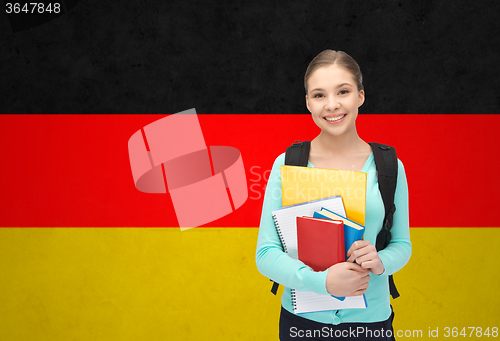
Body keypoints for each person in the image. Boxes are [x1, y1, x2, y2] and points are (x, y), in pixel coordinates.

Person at [255, 50, 411, 340]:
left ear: (360, 96)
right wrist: (320, 281)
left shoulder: (390, 166)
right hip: (301, 323)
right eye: (319, 95)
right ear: (307, 103)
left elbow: (402, 244)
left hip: (371, 322)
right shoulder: (287, 164)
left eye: (343, 91)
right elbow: (265, 254)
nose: (332, 105)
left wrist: (381, 261)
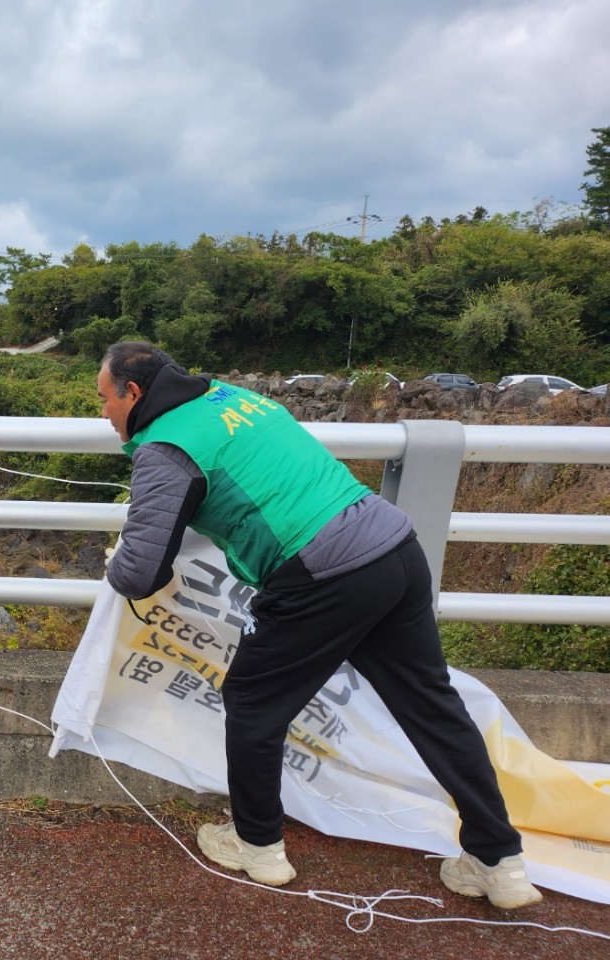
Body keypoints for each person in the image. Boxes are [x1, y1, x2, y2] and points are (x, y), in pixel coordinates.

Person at [97, 341, 541, 909]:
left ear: (133, 393)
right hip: (393, 547)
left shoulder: (164, 447)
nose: (103, 414)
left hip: (323, 574)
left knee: (253, 701)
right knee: (432, 704)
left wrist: (117, 560)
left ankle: (256, 845)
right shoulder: (233, 396)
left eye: (104, 400)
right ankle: (499, 860)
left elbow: (138, 574)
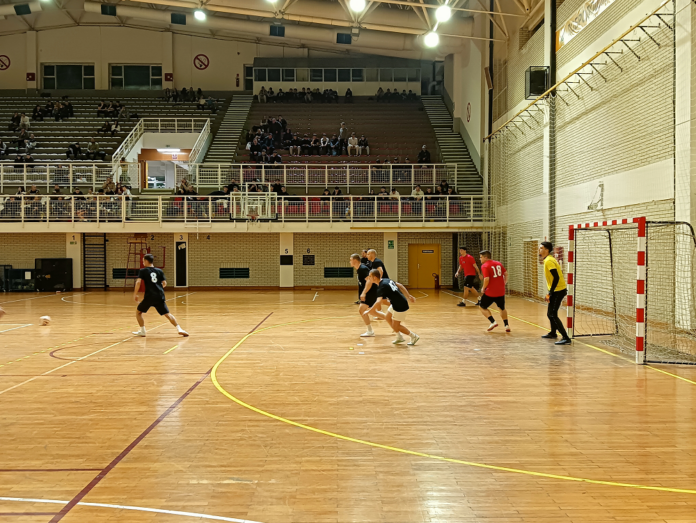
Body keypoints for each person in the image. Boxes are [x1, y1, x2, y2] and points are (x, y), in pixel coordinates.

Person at [132, 254, 188, 337]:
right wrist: (157, 288)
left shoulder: (143, 271)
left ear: (146, 261)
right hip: (159, 296)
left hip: (149, 296)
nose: (143, 262)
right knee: (167, 314)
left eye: (143, 261)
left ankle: (142, 331)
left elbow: (138, 282)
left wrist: (135, 294)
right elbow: (164, 283)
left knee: (138, 312)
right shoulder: (159, 271)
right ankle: (179, 329)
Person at [363, 269, 419, 345]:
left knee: (396, 326)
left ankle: (413, 336)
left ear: (375, 277)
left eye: (370, 276)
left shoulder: (381, 287)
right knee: (387, 317)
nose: (368, 278)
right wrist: (408, 296)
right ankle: (399, 337)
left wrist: (369, 311)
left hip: (400, 305)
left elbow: (378, 302)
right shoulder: (386, 280)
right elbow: (400, 285)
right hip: (396, 303)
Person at [540, 241, 572, 345]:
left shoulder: (549, 261)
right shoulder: (548, 259)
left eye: (541, 248)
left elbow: (556, 277)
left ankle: (566, 338)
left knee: (552, 314)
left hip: (558, 290)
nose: (539, 249)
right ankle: (553, 333)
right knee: (550, 314)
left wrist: (550, 292)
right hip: (555, 290)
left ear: (547, 250)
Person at [350, 254, 387, 335]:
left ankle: (370, 331)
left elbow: (369, 281)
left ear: (355, 261)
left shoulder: (363, 269)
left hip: (370, 292)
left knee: (362, 310)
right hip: (370, 292)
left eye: (351, 260)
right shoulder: (359, 269)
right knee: (373, 312)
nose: (350, 262)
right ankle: (392, 321)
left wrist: (364, 293)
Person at [478, 250, 510, 332]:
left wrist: (483, 288)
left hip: (491, 292)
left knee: (482, 307)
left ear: (486, 257)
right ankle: (506, 325)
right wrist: (504, 283)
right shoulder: (498, 263)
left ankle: (493, 322)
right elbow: (506, 274)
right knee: (502, 308)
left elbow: (486, 279)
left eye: (481, 257)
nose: (480, 259)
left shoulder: (485, 266)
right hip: (501, 291)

_ _ _ _ _ _ _

Exercise instructions:
An exact copy of every entry, without pictures, should be your output.

Exercise result:
Body keypoints for each person in the image. Boxes are [x1, y1, x2, y2] and points are (x, y), in pixel coordinates.

Person at [255, 50, 411, 340]:
left ear: (360, 96)
right wrist: (320, 281)
left shoulder: (390, 166)
right hip: (301, 323)
right eye: (319, 95)
right ear: (307, 103)
left elbow: (402, 244)
left hip: (371, 322)
right shoulder: (287, 164)
left eye: (343, 91)
right elbow: (265, 254)
nose: (332, 105)
left wrist: (381, 261)
Body keypoints for each person in the image. Boxes are [x1, y1, x2, y2] and points are (x, y), in pixel coordinates.

Person at [97, 341, 541, 909]:
left ear: (133, 393)
right hip: (393, 547)
left shoulder: (164, 447)
nose: (103, 414)
left hip: (323, 574)
left knee: (253, 701)
right knee: (432, 704)
left wrist: (117, 560)
left ankle: (256, 845)
right shoulder: (233, 396)
left eye: (104, 400)
right ankle: (499, 860)
left elbow: (138, 574)
Body keypoints for each person in the image. Boxes are [x1, y1, x2, y2] and points are (x, y), in pixel coordinates.

Person at [132, 254, 188, 337]:
right wrist: (157, 288)
left shoulder: (143, 271)
left ear: (146, 261)
right hip: (159, 296)
left hip: (149, 296)
nose: (143, 262)
right knee: (167, 314)
left eye: (143, 261)
left ankle: (142, 331)
left elbow: (138, 282)
left wrist: (135, 294)
right elbow: (164, 283)
left knee: (138, 312)
right shoulder: (159, 271)
right ankle: (179, 329)
Person at [363, 269, 419, 345]:
left knee: (396, 326)
left ankle: (413, 336)
left ear: (375, 277)
left eye: (370, 276)
left shoulder: (381, 287)
right knee: (387, 317)
nose: (368, 278)
right wrist: (408, 296)
right ankle: (399, 337)
left wrist: (369, 311)
left hip: (400, 305)
left elbow: (378, 302)
right shoulder: (386, 280)
right elbow: (400, 285)
right hip: (396, 303)
Person at [540, 241, 572, 345]:
left shoulder: (549, 261)
right shoulder: (548, 259)
left eye: (541, 248)
left elbow: (556, 277)
left ankle: (566, 338)
left knee: (552, 314)
left hip: (558, 290)
nose: (539, 249)
right ankle: (553, 333)
right knee: (550, 314)
left wrist: (550, 292)
right hip: (555, 290)
left ear: (547, 250)
Person at [350, 254, 387, 335]:
left ankle: (370, 331)
left elbow: (369, 281)
left ear: (355, 261)
left shoulder: (363, 269)
left hip: (370, 292)
left knee: (362, 310)
right hip: (370, 292)
left eye: (351, 260)
right shoulder: (359, 269)
right knee: (373, 312)
nose: (350, 262)
right ankle: (392, 321)
left wrist: (364, 293)
Person at [478, 250, 510, 332]:
left wrist: (483, 288)
left hip: (491, 292)
left knee: (482, 307)
left ear: (486, 257)
right ankle: (506, 325)
right wrist: (504, 283)
right shoulder: (498, 263)
left ankle: (493, 322)
right elbow: (506, 274)
right knee: (502, 308)
left elbow: (486, 279)
left eye: (481, 257)
nose: (480, 259)
left shoulder: (485, 266)
right hip: (501, 291)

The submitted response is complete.